Have you noticed in the stores we’ve jumped right from Halloween to Christmas holidays? What’s missing in this picture? This year there is little decoration and still little sign of turkey and all the stuffing. But doesn’t that have the potential for us to be all the more grateful?
That’s what I love about Thanksgiving. It’s not crowded in the gratefulness arena.
This morning my pastor was talking about knowing our identity in light of God’s love. That got me thinking about how once an introvert can figure out who they are, then they can also figure out how to better navigate when happenings are more extroverting.
There’s no need to apologize, there’s no need to struggle with situations, and we, and anyone around us, can be happier being grateful for who we are.
5 top introvert traits we can be grateful about:
A mind like a playground.
To get and stay focused is relatively easy. One year at a sales meeting, when I was a sales manager, I was role-playing a follow-up sales call with my boss. We each had a prop telephone. One of the salespeople in attendance blurted out a question – not in the script. I cupped the mouthpiece as if the staged conversation were real to answer them! Almost instantly we were all laughing!
Being able to tune things out when focus is needed often helps me to be able to find more peaceful headspace. It’s something I’m most grateful to be able to do.
Often slow to respond.
Sometimes I take my sweet time to reply to email, a Twitter post or the like. Even when talking with friends or attending a business meeting, it’s quite common I will join a face-to-face conversation late in the process.
This works for me because I usually have more questions before I want to share my perspective. It allows me to often take idle talk deeper. There have not been any complaints so it must land well with even my extrovert circle.
Less pressure to party.
When I was in my 30s life and business seemed to move from a happy hour to a party and back around again. The pressure to attend was enormous, unless I wanted to put up with all the conversation around me not showing up. “What’s the matter, anti-social?” “Don’t you like us?” “Are you always this serious?”

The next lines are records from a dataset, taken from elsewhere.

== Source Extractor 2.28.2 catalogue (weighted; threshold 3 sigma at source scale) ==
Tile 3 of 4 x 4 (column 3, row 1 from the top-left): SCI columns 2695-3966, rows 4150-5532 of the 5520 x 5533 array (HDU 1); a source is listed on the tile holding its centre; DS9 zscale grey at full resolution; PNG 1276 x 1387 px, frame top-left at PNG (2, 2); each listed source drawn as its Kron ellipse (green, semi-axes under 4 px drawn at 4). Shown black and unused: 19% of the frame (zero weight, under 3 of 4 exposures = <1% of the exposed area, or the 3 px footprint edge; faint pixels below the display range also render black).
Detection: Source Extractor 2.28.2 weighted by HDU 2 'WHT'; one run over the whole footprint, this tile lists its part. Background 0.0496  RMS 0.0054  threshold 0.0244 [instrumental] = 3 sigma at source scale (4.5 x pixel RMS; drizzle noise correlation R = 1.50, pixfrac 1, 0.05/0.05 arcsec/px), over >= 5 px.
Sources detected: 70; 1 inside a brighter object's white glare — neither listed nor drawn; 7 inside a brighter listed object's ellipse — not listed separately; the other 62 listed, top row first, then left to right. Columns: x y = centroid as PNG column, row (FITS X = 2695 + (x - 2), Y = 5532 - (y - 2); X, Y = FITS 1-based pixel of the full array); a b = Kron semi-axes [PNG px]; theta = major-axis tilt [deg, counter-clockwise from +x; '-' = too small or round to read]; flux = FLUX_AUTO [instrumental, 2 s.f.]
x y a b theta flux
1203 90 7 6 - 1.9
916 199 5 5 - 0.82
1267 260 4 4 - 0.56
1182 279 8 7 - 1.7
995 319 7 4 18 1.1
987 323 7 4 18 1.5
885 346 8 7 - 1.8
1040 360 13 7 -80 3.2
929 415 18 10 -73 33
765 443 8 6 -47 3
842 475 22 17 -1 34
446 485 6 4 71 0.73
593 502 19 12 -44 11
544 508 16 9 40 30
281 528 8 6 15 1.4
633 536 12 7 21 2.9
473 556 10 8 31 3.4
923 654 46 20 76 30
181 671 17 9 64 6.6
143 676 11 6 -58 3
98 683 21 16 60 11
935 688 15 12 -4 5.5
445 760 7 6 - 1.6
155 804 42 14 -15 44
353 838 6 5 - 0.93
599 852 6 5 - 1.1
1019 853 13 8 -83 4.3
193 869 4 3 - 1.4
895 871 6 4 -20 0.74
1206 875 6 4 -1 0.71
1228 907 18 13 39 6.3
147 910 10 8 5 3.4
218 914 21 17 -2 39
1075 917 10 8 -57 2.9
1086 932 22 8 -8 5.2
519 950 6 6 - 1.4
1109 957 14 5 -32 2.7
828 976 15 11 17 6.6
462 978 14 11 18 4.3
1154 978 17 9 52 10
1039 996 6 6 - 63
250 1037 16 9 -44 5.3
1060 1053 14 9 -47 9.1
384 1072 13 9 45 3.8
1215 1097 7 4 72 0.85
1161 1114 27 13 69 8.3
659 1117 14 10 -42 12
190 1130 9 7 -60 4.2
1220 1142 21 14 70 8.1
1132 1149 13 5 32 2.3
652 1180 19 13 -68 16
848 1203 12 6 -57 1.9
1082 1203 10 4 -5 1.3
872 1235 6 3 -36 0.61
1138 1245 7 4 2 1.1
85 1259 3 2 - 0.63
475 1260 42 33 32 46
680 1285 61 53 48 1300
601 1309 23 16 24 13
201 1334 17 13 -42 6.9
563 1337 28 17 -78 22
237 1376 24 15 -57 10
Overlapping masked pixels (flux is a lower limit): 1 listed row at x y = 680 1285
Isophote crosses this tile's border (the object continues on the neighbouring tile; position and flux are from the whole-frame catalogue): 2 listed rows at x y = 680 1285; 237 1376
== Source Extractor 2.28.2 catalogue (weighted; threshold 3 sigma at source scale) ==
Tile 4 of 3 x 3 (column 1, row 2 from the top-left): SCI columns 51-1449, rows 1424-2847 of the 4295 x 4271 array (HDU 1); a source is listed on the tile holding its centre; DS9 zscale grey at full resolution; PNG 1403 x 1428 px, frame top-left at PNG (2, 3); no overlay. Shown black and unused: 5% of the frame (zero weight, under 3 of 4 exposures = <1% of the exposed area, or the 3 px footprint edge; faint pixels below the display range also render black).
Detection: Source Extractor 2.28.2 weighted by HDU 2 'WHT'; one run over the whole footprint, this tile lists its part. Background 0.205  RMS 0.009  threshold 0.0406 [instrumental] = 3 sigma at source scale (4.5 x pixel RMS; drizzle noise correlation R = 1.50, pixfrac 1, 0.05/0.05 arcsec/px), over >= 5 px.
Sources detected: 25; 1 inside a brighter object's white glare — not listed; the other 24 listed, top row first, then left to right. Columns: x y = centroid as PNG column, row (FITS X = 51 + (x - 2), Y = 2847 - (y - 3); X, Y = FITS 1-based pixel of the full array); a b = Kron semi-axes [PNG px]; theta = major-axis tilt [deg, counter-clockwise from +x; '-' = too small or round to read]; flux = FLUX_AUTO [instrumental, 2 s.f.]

It took years to develop my confidence in saying “No,” to more and more invitations. Today I don’t have to think twice to turn down an invitation if my energy is drained or I just feel I’d rather be alone. It’s easier to – just say no. And my larger circle of acquaintances knows now, not to push.
Preference to work alone.
If as an introvert you try to be more like an extrovert it can be like going through a revolving door with a surfboard – difficult to stay true to yourself without compromise. In some of my coaching and speaking, I’ve found some introverts would rather struggle trying to be more extroverted then discover their strengths and let them guide them more smoothly.
I know who I am.
What makes me authentically strong is I know who I am. If as an introvert you try to be more like an extrovert it’s can be a little like going through a revolving door with a surfboard – difficult. To stay true to yourself means you know what you can and cannot compromise on. In some of my coaching and speaking, I’ve found some introverts would rather struggle trying to be more extroverted than to discover and then allow their strengths to lead them. I’m grateful for knowing a more resilient way.
Do you have a specific personal trait to add to 5 Top #Introvert Traits We Can Be #Grateful About? Can you tell us about it?